ARTURO PÉREZ-REVERTE |



Hubo un tiempo en que los chicos nos pegábamos a la salida del colegio porque, durante el recreo, alguien había puesto en duda nuestra palabra de honor. En aquella época, más ingenua que ésta, de cine con bolsa de pipas, de tebeos del Guerrero del Antifaz, de libros de la colección Historias o Cadete Juvenil –Con el corazón y la espada, Ivanhoe, Quintín Durward, El talismán y cosas por el estilo–, de reyes magos que traían la espada del Cisne Negro, poner el honor como aval de esto o lo otro era un argumento al que algunos recurríamos con cierta soltura. Quizá porque también oíamos esa palabra en boca de nuestros mayores.
En cualquier caso, con esa recta honradez que suelen tener los muchachos mientras no crecen y la pierden, algunos solíamos llevar el asunto hasta las últimas consecuencias. Eso solía zanjarse más tarde, fuera de clase para no incurrir en indisciplinas punibles por el hermano Severiano, o su homólogo de turno según el lugar y las circunstancias.
Resumiendo: círculo de compañeros, carteras en el suelo, puños y allá cada cual. Zaca, zaca. A veces, al acabar, nos dábamos la mano.
A veces, no. De cualquier modo, como digo, eran otros tiempos. Hoy le hablas a un chico de honor y lo más probable es que te mire como si acabaras de fumarte algo espeso.
Como mucho, si mencionas esa palabra –«Cualidad moral que lleva al cumplimiento de los propios deberes respecto del prójimo y de uno mismo», dice el DRAE– algunos pensarán en rancios lances de capa y espada, en talibanes fanáticos que lapidan a su hija porque se niega a usar burka, o en esa gentuza que de vez en cuando aparece en el telediario diciendo: «Prometo por mi honor cumplir los deberes de mi cargo», etcétera.
No hay nada más eficaz para corromper la palabra honor que ponerla en boca de un político: una ministra de Educación, un ministro de Economía, un presidente de Gobierno. Pasados, presentes o futuros, todos ellos, sean cuales fueren sus partidos e ideologías. Igualados en la misma desvergüenza.

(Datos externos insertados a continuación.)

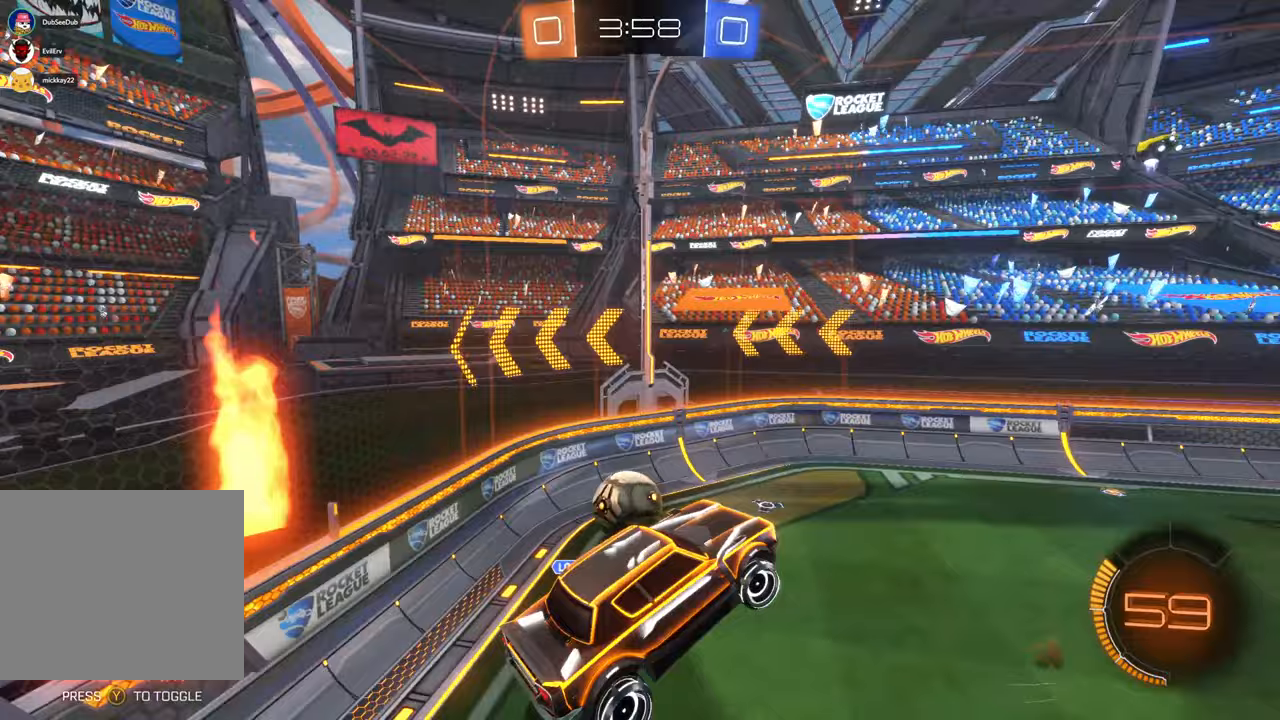
{"dt_ms": 500, "buttons": [], "left_stick": "down", "right_stick": "center"}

Pero no sólo se trata de políticos, ni de jóvenes. Cada sociedad, en cada momento, es lo honorable que llega a ser el conjunto de sus individuos. Las menudas honras, que decían los clásicos cuando ambas palabras, honra y honor, andaban emparentadas, y no siempre para bien.
Muchas son las infamias que en todo tiempo se cometieron en nombre de una y otra, como sigue ocurriendo.
No hay palabra, por noble que sea, que no deje una larga estela de canalladas perpetradas al socaire. Sin embargo, pese a todo eso y a la lucidez obligada del siglo en que vivimos, a veces lamentas no encontrar con más frecuencia a gente en la que el honor sea algo más que una fórmula equívoca o un recurso demagógico, vacío de sentido. A fin de cuentas, la propia estima, los «deberes respecto del prójimo y de uno mismo», también ayudan a conseguir un mundo mejor y más justo. O a soportar el que tenemos.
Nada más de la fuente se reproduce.